Requirement
Identify each line in the listing below that contains the word "Windows" and copy those lines; count a line only if the letters match in case.
****
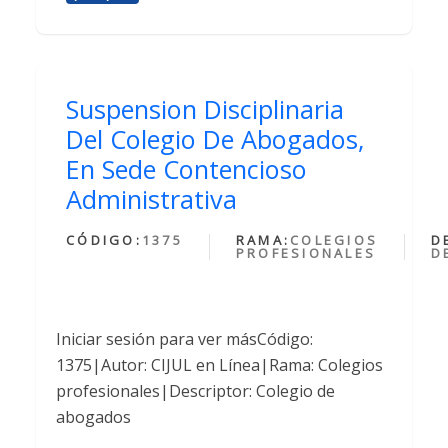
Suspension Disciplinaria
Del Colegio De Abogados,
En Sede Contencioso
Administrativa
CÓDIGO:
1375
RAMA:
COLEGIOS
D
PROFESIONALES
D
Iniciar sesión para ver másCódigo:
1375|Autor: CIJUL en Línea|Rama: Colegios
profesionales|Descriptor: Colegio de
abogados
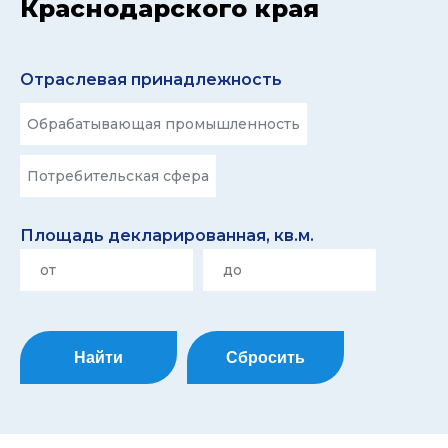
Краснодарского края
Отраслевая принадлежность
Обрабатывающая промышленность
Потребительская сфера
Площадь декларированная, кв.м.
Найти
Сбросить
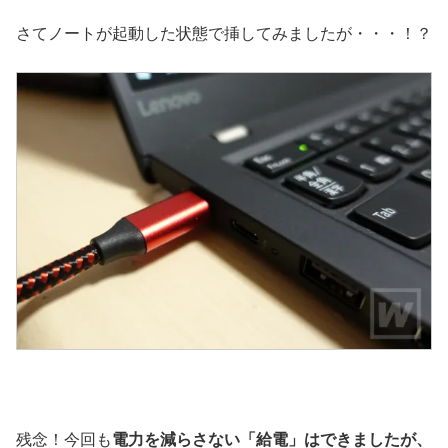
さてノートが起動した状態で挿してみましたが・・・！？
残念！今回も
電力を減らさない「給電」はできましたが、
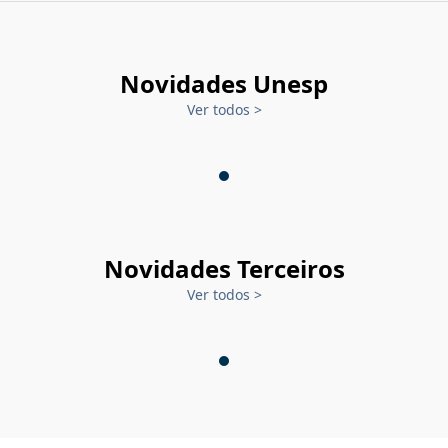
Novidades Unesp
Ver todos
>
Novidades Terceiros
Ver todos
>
****
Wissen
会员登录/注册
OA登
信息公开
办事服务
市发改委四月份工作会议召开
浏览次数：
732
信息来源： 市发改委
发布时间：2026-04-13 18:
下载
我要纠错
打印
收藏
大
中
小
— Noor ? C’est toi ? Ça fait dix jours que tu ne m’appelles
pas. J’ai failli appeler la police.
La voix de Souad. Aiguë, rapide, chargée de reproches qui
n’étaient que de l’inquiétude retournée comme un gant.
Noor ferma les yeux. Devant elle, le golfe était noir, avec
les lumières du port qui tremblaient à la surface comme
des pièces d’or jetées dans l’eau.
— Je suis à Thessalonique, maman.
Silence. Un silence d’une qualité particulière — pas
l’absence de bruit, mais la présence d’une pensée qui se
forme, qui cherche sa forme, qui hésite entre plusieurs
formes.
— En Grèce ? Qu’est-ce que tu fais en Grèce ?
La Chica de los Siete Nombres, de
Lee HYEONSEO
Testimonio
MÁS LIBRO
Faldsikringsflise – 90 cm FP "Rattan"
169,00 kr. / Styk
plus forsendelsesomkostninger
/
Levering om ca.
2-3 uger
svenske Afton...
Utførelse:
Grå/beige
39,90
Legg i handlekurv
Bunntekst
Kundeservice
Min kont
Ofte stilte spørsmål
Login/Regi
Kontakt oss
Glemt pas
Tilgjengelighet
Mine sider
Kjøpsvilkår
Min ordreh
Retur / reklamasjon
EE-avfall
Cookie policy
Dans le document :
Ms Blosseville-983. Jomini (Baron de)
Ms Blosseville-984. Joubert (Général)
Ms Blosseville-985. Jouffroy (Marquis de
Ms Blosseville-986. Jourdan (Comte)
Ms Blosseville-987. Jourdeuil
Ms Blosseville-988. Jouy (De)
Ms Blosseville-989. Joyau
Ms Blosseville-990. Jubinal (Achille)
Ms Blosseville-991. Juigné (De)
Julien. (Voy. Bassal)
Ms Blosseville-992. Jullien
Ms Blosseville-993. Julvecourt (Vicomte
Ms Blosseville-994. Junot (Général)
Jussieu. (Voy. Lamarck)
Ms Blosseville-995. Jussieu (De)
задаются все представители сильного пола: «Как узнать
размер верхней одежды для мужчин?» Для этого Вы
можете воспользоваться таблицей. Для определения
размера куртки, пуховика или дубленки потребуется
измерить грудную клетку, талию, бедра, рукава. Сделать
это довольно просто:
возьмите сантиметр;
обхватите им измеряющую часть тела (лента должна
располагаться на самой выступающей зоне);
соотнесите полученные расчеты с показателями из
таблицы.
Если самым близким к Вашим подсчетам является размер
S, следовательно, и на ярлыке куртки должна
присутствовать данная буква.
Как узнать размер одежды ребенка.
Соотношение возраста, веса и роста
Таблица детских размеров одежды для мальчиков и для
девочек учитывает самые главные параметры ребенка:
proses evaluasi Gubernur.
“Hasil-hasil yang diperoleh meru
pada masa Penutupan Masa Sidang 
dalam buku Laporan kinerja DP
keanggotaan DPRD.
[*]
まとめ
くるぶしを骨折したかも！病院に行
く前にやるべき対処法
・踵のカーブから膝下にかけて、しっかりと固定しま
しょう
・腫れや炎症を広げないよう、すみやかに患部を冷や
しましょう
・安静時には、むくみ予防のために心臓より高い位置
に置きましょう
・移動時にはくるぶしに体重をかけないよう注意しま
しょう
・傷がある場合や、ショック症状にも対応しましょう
****
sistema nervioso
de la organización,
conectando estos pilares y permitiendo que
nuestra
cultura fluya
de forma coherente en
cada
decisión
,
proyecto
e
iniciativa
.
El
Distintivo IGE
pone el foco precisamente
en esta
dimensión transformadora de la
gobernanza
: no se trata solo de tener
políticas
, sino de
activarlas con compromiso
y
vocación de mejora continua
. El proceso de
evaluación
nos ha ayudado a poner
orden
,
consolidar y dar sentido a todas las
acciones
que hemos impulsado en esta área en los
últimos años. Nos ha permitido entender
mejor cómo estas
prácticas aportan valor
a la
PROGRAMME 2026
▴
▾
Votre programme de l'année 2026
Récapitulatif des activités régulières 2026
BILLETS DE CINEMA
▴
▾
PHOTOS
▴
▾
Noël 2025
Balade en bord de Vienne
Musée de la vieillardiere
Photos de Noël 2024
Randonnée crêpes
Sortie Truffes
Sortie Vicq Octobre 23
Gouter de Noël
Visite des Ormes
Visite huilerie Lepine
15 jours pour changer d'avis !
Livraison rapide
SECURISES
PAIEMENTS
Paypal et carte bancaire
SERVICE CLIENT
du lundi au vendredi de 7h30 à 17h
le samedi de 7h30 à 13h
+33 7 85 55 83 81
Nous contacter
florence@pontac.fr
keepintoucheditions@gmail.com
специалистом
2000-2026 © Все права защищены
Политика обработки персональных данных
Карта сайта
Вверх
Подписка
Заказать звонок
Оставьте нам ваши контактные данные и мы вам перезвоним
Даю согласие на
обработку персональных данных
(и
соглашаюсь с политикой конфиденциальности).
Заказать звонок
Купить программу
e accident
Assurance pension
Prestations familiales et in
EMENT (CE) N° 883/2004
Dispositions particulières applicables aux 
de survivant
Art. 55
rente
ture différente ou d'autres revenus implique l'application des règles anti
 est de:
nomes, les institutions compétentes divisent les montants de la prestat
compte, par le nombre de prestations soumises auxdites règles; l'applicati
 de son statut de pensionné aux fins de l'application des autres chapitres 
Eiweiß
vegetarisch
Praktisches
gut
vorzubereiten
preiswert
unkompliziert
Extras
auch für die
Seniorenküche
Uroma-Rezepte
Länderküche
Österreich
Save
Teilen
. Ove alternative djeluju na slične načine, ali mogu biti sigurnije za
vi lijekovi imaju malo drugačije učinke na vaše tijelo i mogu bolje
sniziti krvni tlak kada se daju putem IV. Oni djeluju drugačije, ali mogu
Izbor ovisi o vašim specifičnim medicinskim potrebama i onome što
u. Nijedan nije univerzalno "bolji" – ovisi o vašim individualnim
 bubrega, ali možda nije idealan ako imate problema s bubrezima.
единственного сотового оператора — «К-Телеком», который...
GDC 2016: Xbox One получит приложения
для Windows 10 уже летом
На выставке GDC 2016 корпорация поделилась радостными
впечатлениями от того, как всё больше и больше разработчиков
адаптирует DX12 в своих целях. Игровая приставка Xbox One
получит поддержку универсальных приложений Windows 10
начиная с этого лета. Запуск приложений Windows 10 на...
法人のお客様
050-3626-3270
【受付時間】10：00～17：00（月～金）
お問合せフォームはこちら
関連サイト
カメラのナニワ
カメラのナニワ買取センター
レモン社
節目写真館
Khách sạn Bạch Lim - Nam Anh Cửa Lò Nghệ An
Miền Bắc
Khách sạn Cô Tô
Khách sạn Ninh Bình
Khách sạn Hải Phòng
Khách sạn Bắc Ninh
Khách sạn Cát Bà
****
Output
для Windows 10 уже летом
получит поддержку универсальных приложений Windows 10
начиная с этого лета. Запуск приложений Windows 10 на...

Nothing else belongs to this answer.